In Maryland, there are two ways to get a divorce without either party being at fault. An innocent divorce can be granted on the basis of a 12-month separation or by mutual agreement. An advantage of an innocent divorce is that it may be easier for spouses to agree on other issues such as child support, child access, child support, and marital property sharing if they take the blame off the table in the event of a divorce based on a 12-month separation, the person filing the divorce complaint must be able to demonstrate that they have been separated and separated for more than a year before filing the complaint. The parties must not have had any sexual relationships during the separation. Finally, it must be said that there is no hope of reconciliation. It should be noted that even if the one-year separation has not been agreed in whole or in part by the other spouse, this is a sufficient basis for the judicial filing. If the 12-month separation can be proven, it does not mean that the divorce has ended.

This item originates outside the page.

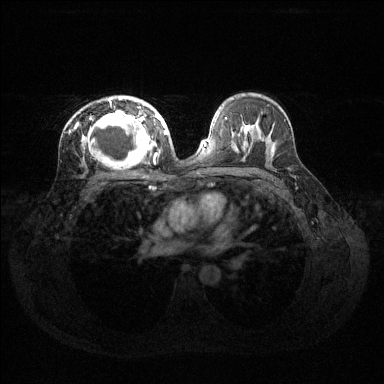
Breast MRI (dynamic contrast-enhanced), one axial slice. Position 81 of 144 along the scan axis. Dynamic contrast-enhanced series, time point 2 of 6 at this slice position (early post-contrast). 1.5 T. TE 1.6 ms, TR 4.6 ms. 1.2 mm slice thickness. 384 × 384 image matrix, field of view 360 × 360 mm. Female patient.
Outlined on this slice (semi-automatically segmented with operator editing):
- enhancing-tissue mask used for the functional tumour volume (all voxels passing the contrast-enhancement thresholds inside the analysis volume; usually the tumour): bounding box <75,99,160,163> (left, top, right, bottom; pixels)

A “divorce” includes not only the “grounds for divorce” (in this case a 12-month separation), but also all other open questions between the parties. For example, if the parties have children, the court will require a decision on the child’s legal and physical custody, and child support would have to be calculated according to the Maryland Child Support Guidelines. If there are differences in income between the parties, maintenance should also be decided. All real estate problems should also be solved.

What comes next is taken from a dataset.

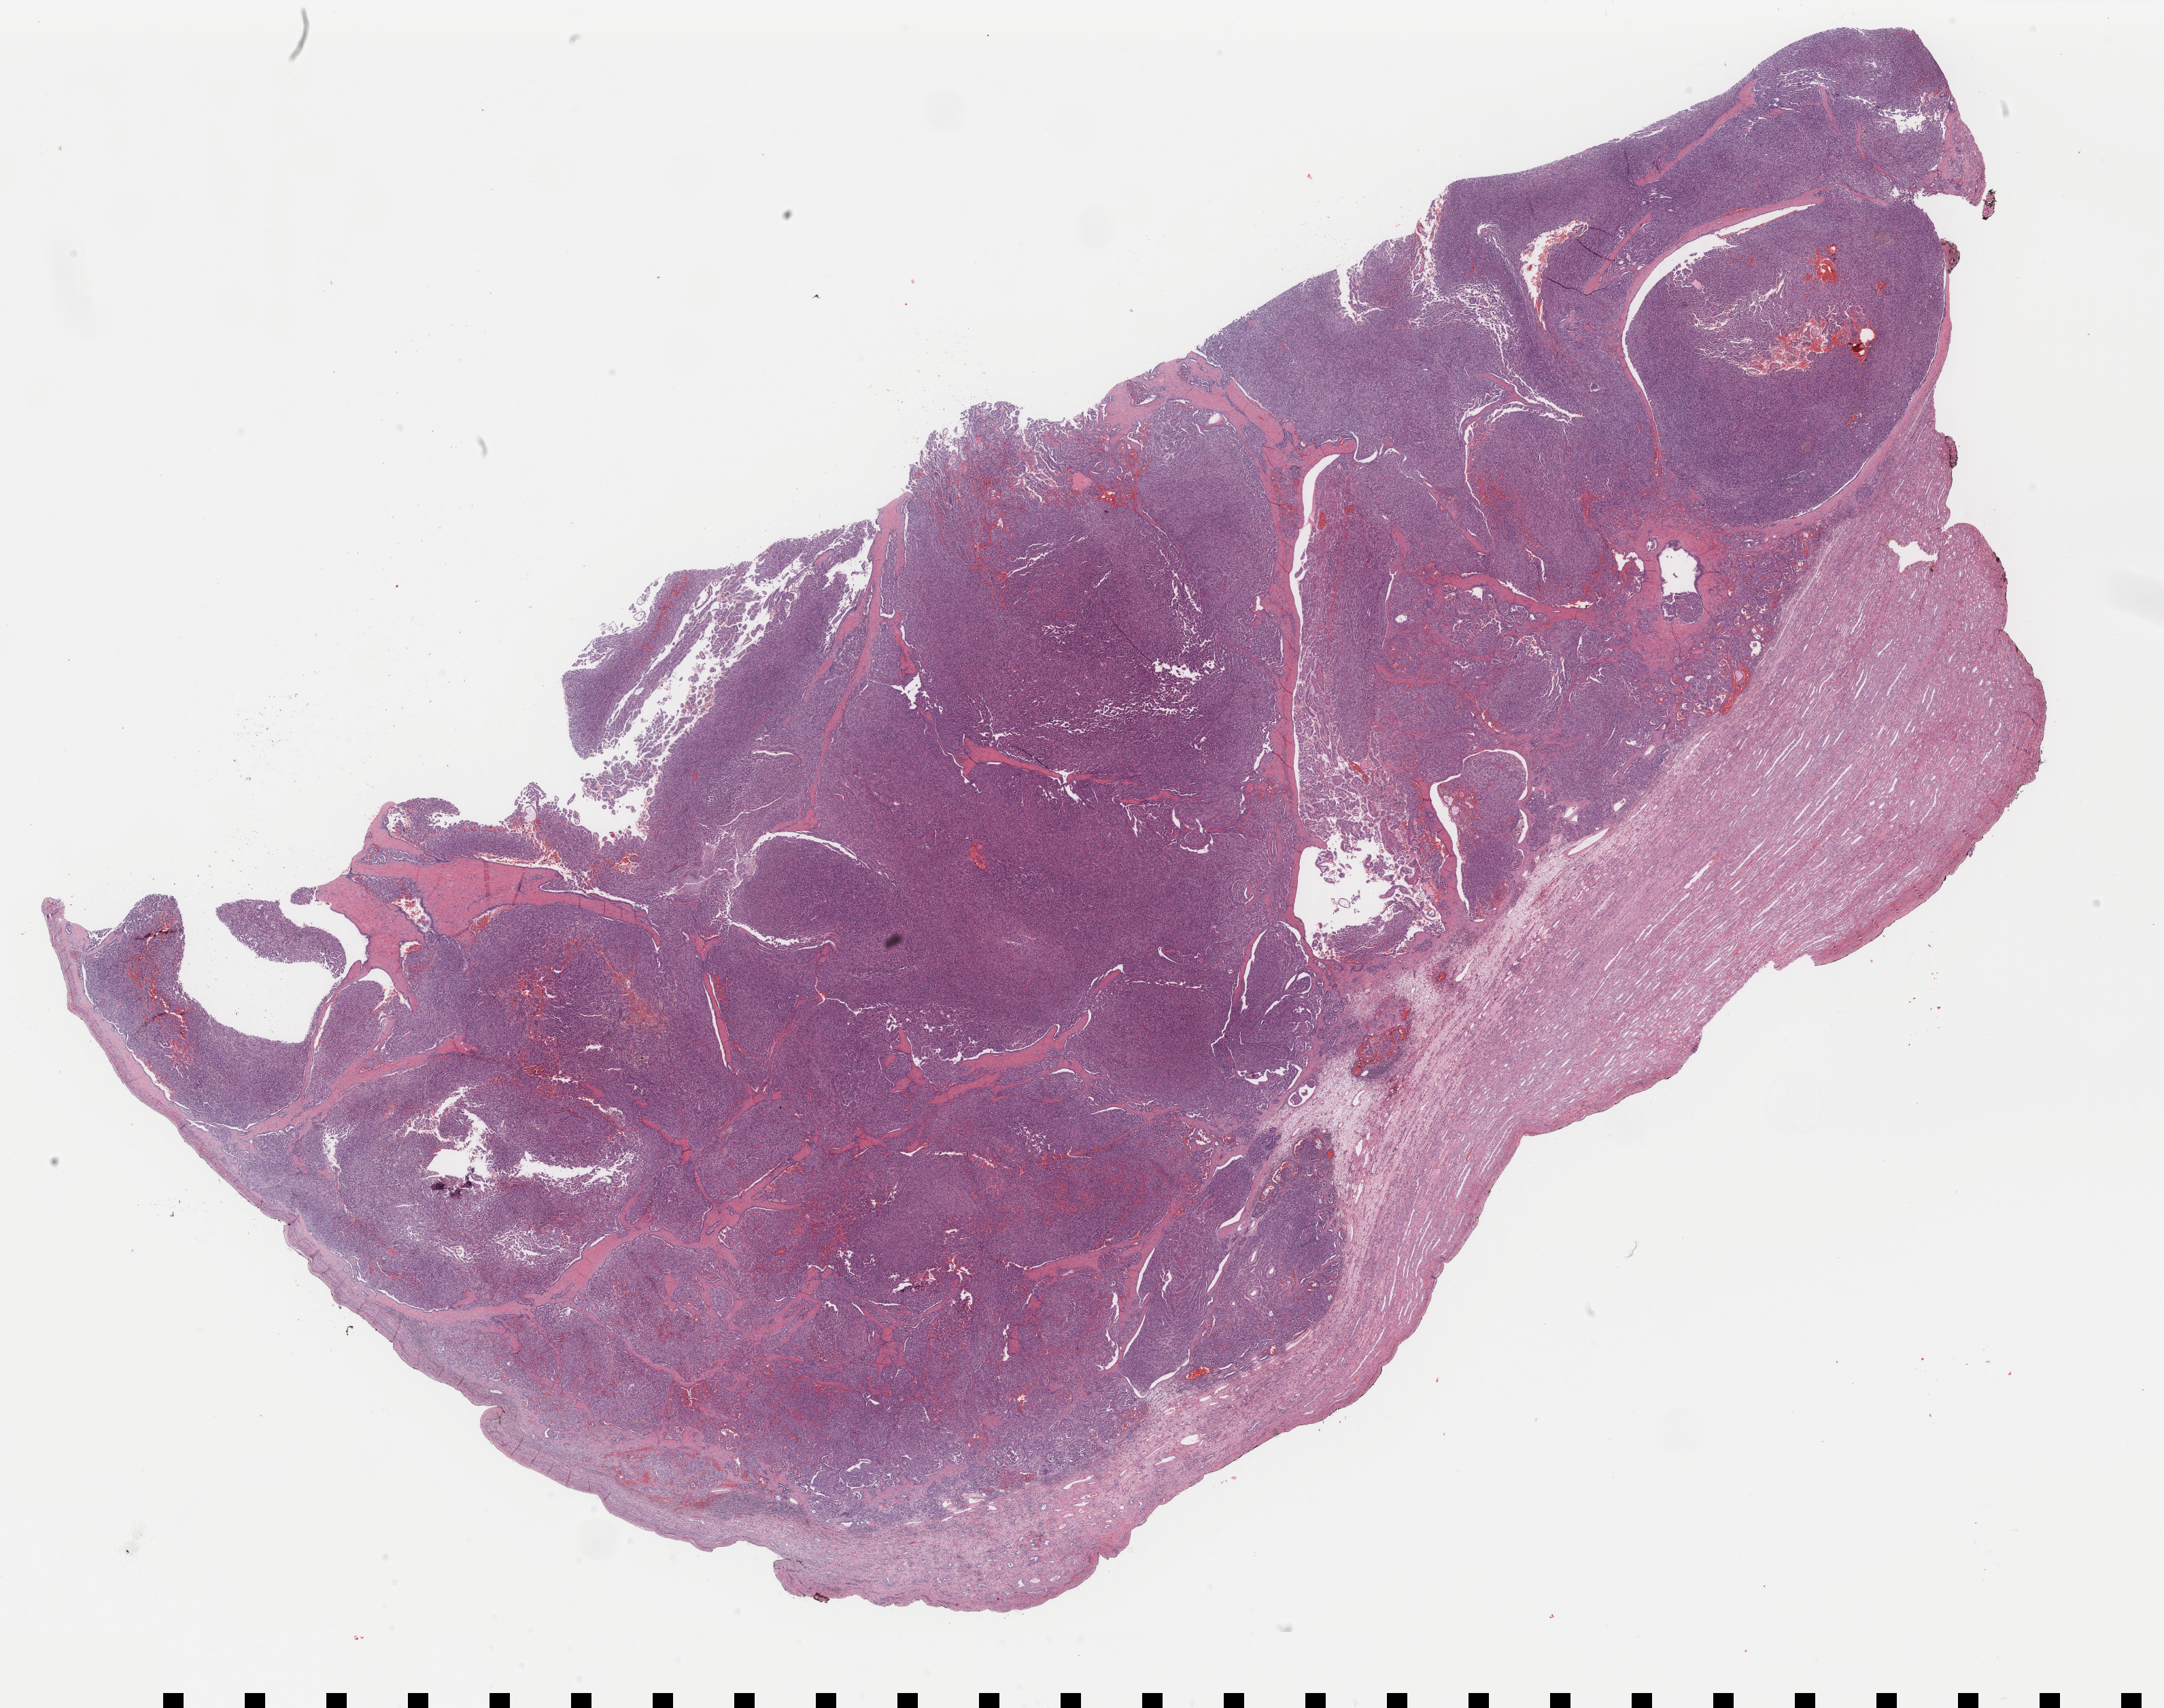
Whole-slide histology image, H&E — whole scanned area (about 25.3 x 19.9 mm, slide scanned at 40x) shown as a low-resolution overview, formalin-fixed paraffin-embedded (FFPE) diagnostic section, primary tumour sample from the kidney. Male, age 40 years at initial diagnosis.
TNM: T1a NX MX. Laterality: right. Diagnosis: Papillary adenocarcinoma, NOS. AJCC pathologic stage: I (7th edition).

This can include real estate such as the marriage house as well as personal property, which is not just physical personal items, but also automobiles, bank accounts, and retirement benefits. Recognizing that a year-long divorce can put a strain on divorce parties, Maryland lawmakers have passed a law that allows for divorce by mutual consent, avoiding the need for a divorce. In order for divorce to be granted by mutual consent, the parties must voluntarily and voluntarily sign a written agreement regulating all matters relating to maintenance and the division of marital property.

If the parties have children who are minors, the agreement must detail the custody agreement and support for the children. The court record must include a worksheet with guidelines for child support that includes a support amount for the children. If a written agreement is submitted without a party submitting a document denying the agreement, the court will schedule a hearing to confirm the agreement.

The purpose of the hearing is to ensure that both parties have freely and voluntarily entered into the agreement and that any part of the agreement that relates to underage children is actually in the best interests of the children. In summary, a divorce based on a 12-month separation can be filed with the court, even if other issues such as custody have not yet been resolved. In such a case, the court will normally ask the parties to participate in the mediation in order to reach an agreement on open issues. On the other hand, divorce can be filed at any time by mutual agreement, but all problems between the parties must be resolved by written agreement.